> **Text excerpt**:
━━━━

But there is still hope. Climate cooperation between the two countries has overcome difficulties and challenges; this is not the first hurdle, and it won’t be the last. Cooperation has been built on frequent, intensive and constructive bilateral talks held in good faith. During the 13 days of the Paris climate conference in 2015, nine sessions of bilateral meetings were held, paving the way for reaching the Paris Agreement. Xie Zhenhua, China’s climate envoy, revealed recently that his team and John Kerry’s team once met 31 times over video and four times face-to-face in a single year. Such interactions have helped both sides learn to respect each other’s core concerns and find common ground, driving the cooperation to become more pragmatic and institutionalised.

With time, bilateral conversations and cooperation may resume. Barring a resumption in the short term, both sides should consider boosting their respective nationally determined contributions and fulfilling their responsibilities under the Paris Agreement. The Inflation Reduction Act passed in the US is good news despite the gap with its original climate ambitions. Meanwhile, President Xi Jinping’s latest article in the Party’s Qiushi magazine also injects fresh impetus for China to achieve its dual targets of carbon peaking before 2030 and carbon neutrality before 2060. These new developments will create a more positive atmosphere for COP27, move the climate agenda forward, and create conditions for peace and development in this turbulent world.

━━━━

> **Material provided**:
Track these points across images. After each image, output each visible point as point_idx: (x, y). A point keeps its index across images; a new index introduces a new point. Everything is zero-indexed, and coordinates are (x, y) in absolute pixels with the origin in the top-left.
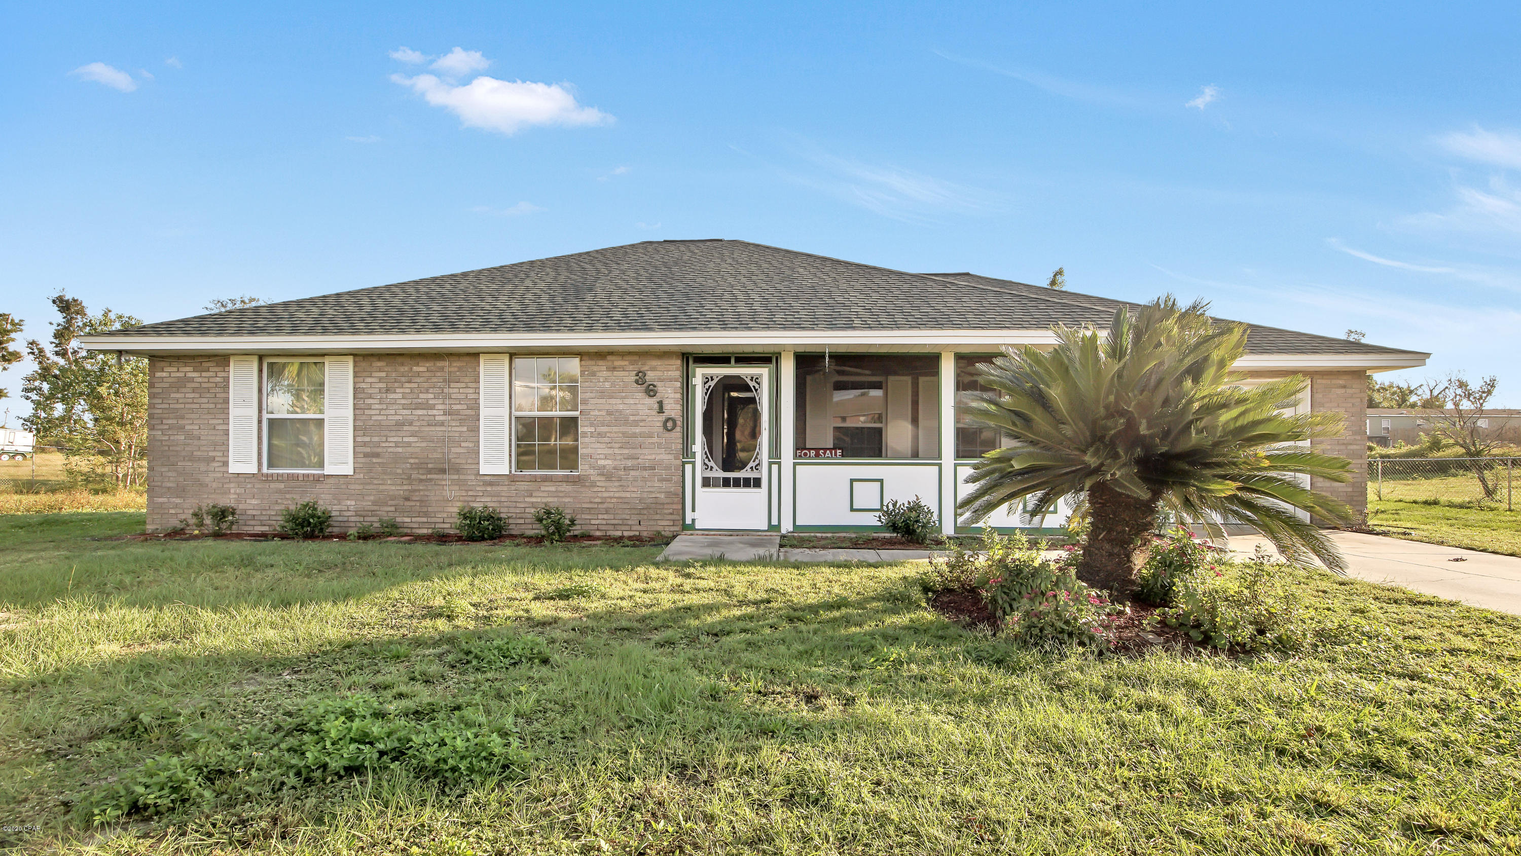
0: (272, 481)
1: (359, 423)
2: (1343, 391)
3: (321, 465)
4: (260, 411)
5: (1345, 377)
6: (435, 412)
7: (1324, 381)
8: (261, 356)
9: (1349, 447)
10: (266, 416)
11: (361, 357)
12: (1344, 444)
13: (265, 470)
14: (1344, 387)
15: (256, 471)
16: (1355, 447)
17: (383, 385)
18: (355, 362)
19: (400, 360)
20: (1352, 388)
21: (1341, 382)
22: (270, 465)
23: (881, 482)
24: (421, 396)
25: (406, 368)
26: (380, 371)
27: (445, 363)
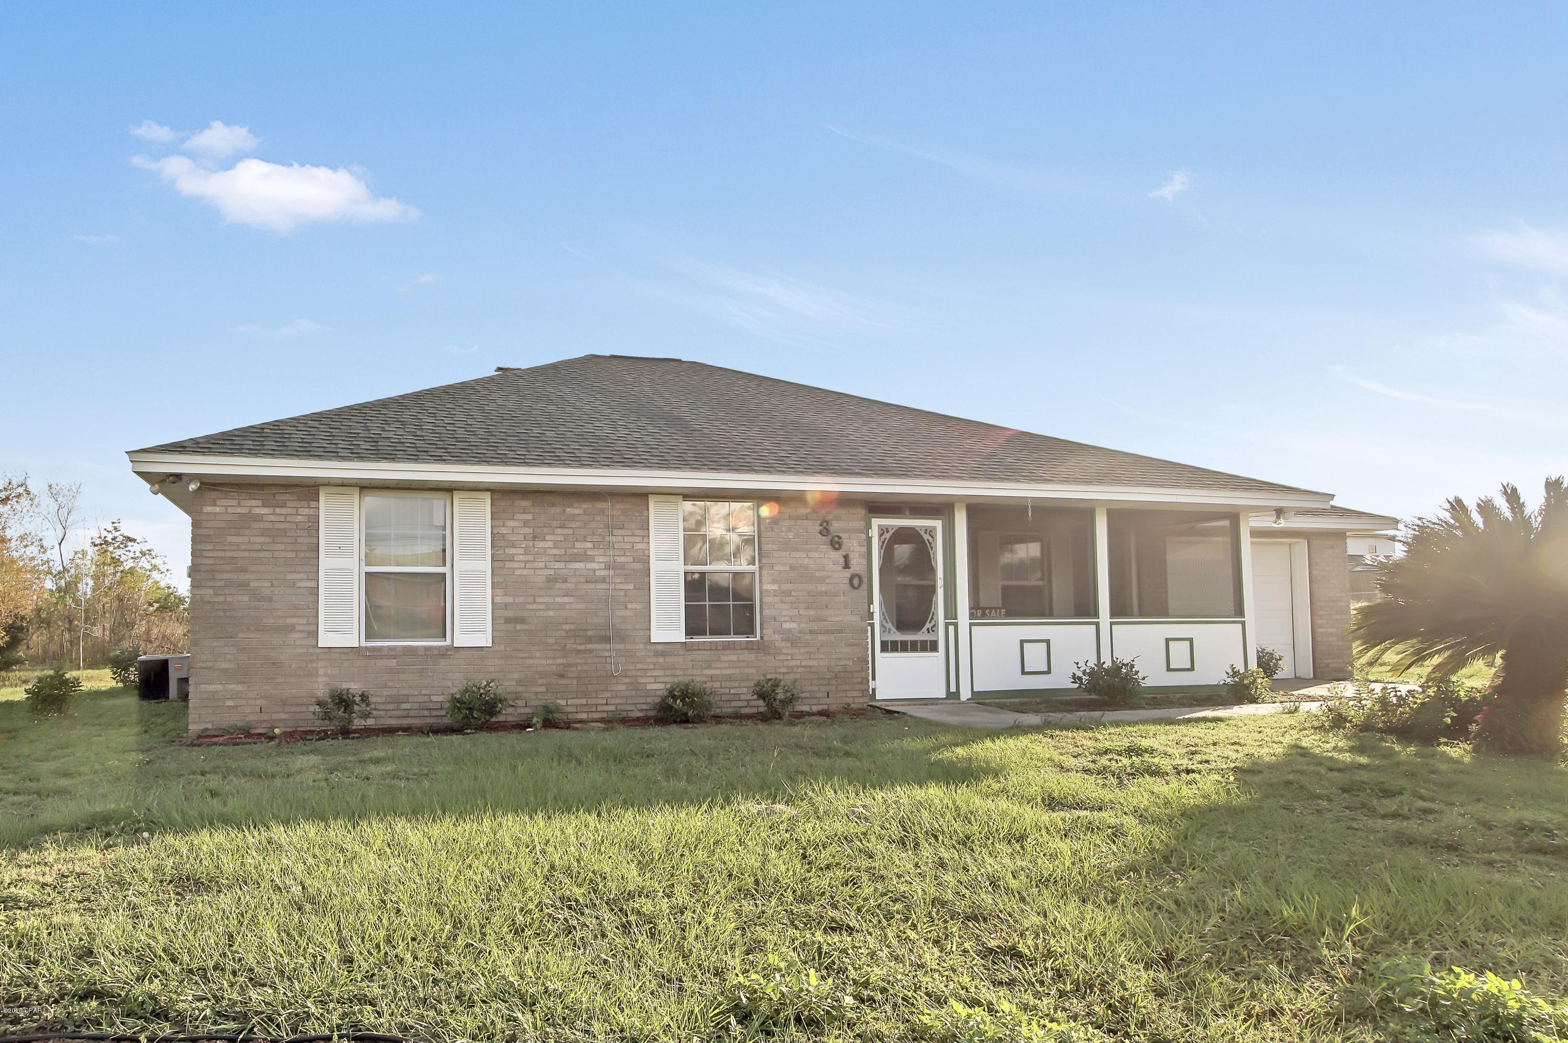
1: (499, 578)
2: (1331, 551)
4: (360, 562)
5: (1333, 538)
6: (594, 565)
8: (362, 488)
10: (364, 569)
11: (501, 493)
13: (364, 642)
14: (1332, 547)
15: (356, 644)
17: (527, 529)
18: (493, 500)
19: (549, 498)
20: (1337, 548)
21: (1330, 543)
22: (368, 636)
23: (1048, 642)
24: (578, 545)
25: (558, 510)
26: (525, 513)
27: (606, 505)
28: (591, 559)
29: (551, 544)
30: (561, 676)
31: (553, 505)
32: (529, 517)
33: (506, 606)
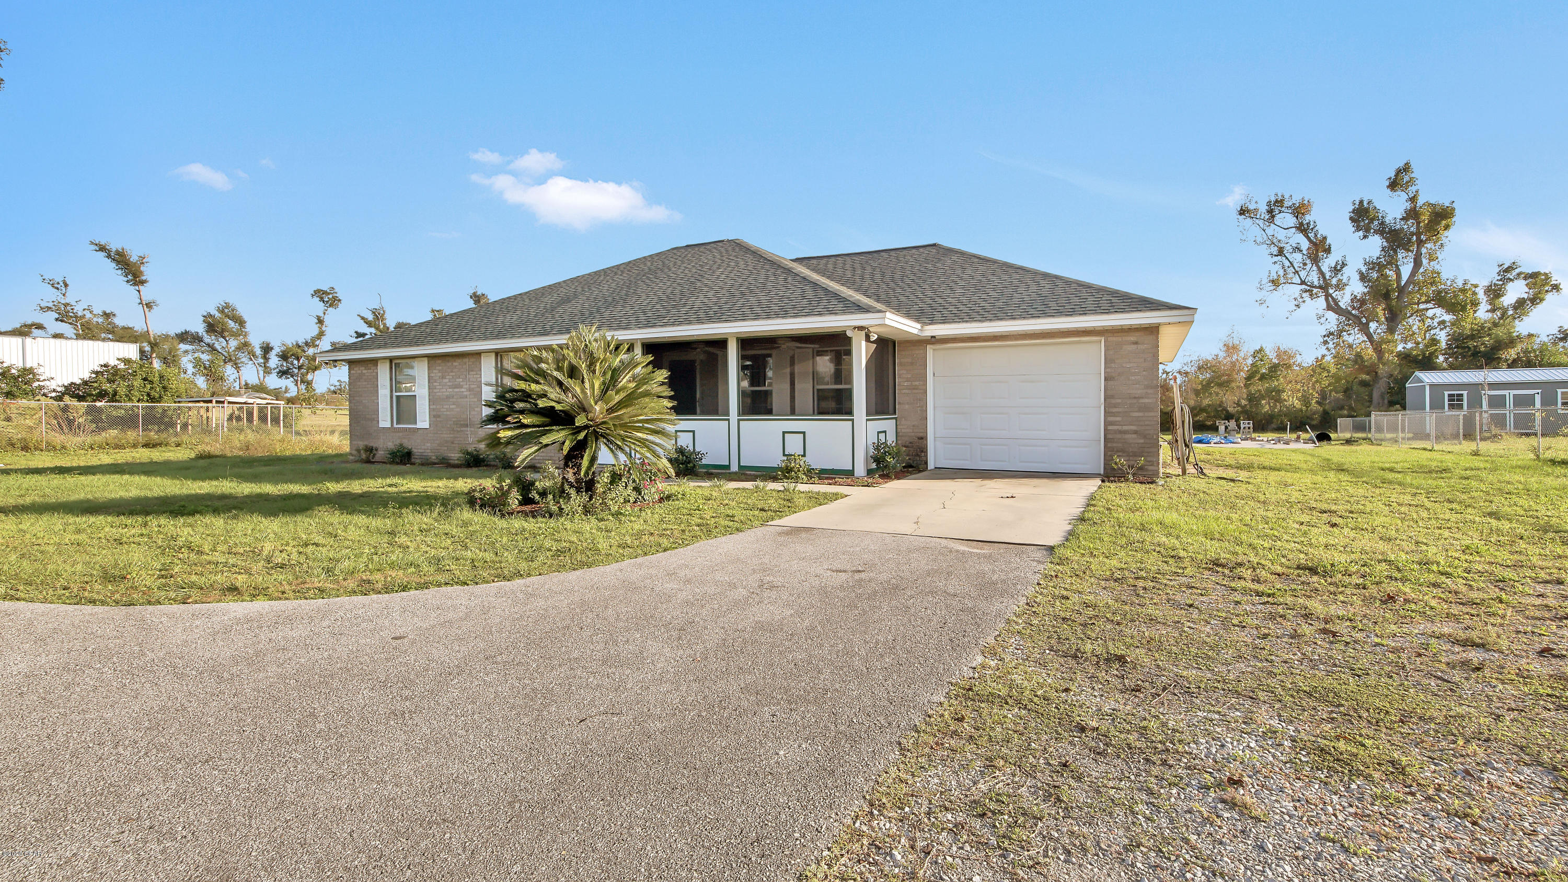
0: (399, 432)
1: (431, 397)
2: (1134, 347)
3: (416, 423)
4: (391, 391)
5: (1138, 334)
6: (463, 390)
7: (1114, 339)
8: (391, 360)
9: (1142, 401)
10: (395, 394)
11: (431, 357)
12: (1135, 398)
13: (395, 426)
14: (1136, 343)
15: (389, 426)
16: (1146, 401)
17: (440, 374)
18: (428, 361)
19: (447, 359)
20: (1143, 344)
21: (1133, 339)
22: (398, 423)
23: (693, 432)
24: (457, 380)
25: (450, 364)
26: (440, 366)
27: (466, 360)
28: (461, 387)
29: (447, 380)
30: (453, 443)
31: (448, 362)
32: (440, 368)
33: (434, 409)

━━━━

> **Actions to take**:
• 1. Retype the passage on China-US climate cooperation, starting with "But there is" and going on through "pragmatic and institutionalised.".
• 2. Name every person the passage on China-US climate cooperation mentions by name.
The listing comes from a different source than the passage on China-US climate cooperation.

> **Task solutions**:
• 1.
But there is still hope. Climate cooperation between the two countries has overcome difficulties and challenges; this is not the first hurdle, and it won’t be the last. Cooperation has been built on frequent, intensive and constructive bilateral talks held in good faith. During the 13 days of the Paris climate conference in 2015, nine sessions of bilateral meetings were held, paving the way for reaching the Paris Agreement. Xie Zhenhua, China’s climate envoy, revealed recently that his team and John Kerry’s team once met 31 times over video and four times face-to-face in a single year. Such interactions have helped both sides learn to respect each other’s core concerns and find common ground, driving the cooperation to become more pragmatic and institutionalised.

• 2. Xie Zhenhua, John Kerry, Xi Jinping